The bottom line now is thick cover. With the end of the leaf fall comes exposure and wind, two things deer do not like. Thick cover provides protection from the elements and reduces their exposure to their enemies. If you’ve hunted at all you’ve seen it before – the dark-brown whitetail standing stock still within a thicket of equally dark saplings. Until the deer moves you can’t tell where he is or which way he’s facing – they blend in that well! They know it, too – I have seen November whitetails stand and watch as I went by, certain that their brown hair provided the perfect camouflage. In most cases it does, but if I happen to notice the curve of a neck or a slash of white belly fur . . .
To maximize your odds for success, get into the woods early and plan to stay all day. Those wandering bucks have lost the normal dawn-and-dusk timetable that regulated their lives all summer and fall. Now they are driven by an undeniable force that keeps them trotting steadily from woodlot to swamp and back again. They will travel many miles per day in search of does, battling other bucks along the way and following unfamiliar trails through new and confusing territory.

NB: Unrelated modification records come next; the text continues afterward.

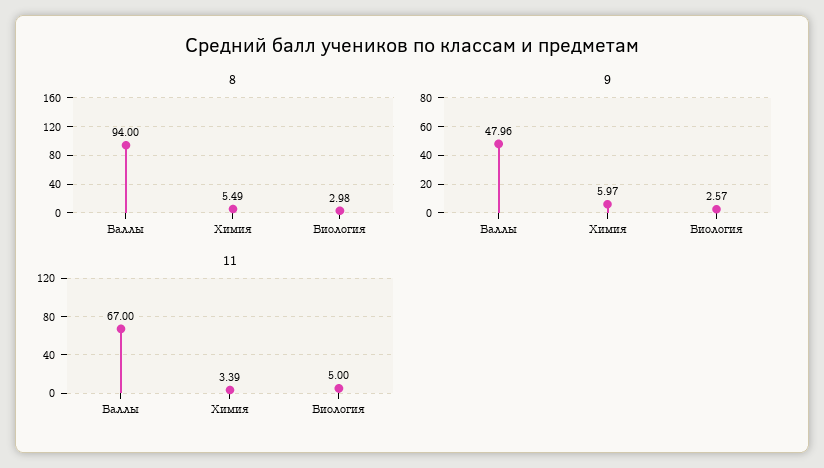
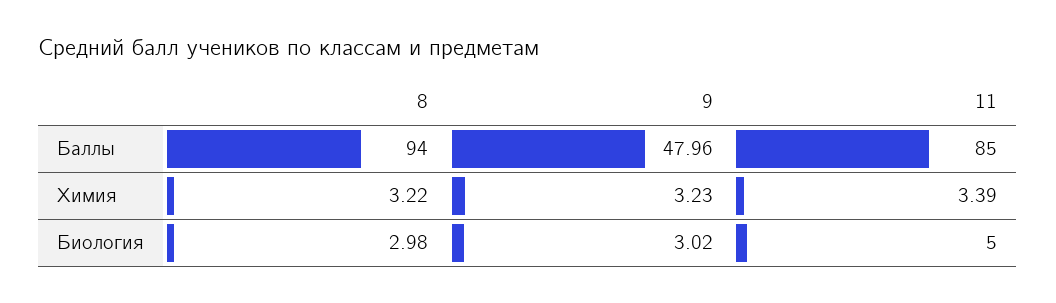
  {
    "8": {
      "Баллы": 94,
-     "Химия": 5.49,
+     "Химия": 3.22,
      "Биология": 2.98
    },
    "9": {
      "Баллы": 47.96,
-     "Химия": 5.97,
+     "Химия": 3.23,
-     "Биология": 2.57
+     "Биология": 3.02
    },
    "11": {
-     "Баллы": 67,
+     "Баллы": 85,
      "Химия": 3.39,
      "Биология": 5
    }
  }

If you can’t decide where to start looking, I’d recommend any swampy area where the lowlands meet the high ground. In most cases, these “steps” or “plateaus” neatly border the thick swamp growth and the more open hardwood ridges. Deer like to travel here because they have a good view of the open woods, the wind (at dusk) falls from the high ground and the thick swamp offers immediate cover should danger threaten.
I have hunted these habitat edges for decades and have shot many a buck there as well. In fact, whenever I travel to hunt other states I study my maps, find the plateaus and cover changes and target the same types of areas. It doesn’t matter where you hunt, deer will use these corridors as travel lanes. Be there as often as you can and be ready to shoot – they’ll show up early or late in the day, and at this time of year you may well find your trophy roaming around at midday as well.
There are few easy ways to take a deer in Maine, though already some of your friends and neighbors will have filled the game pole. I have done it myself a few times, and it’s always a joy to put a nice buck in the freezer before all the bad weather and dark days fall upon us. However, the blind luck of the first week is past us now and you’ll have to make a more concerted effort to succeed if you’re going to dine on venison steaks this winter. There are any number of excuses for not getting up in the morning, but if the weather’s right and it’s the peak of the rut (as it is this week) you need to forget the excuses and start making plans!
Get serious, gather your necessary gear and plan to spend as much time as possible in the woods from now on. The actual time it takes to see and kill a deer is mere seconds, but it won’t happen if you’re not there!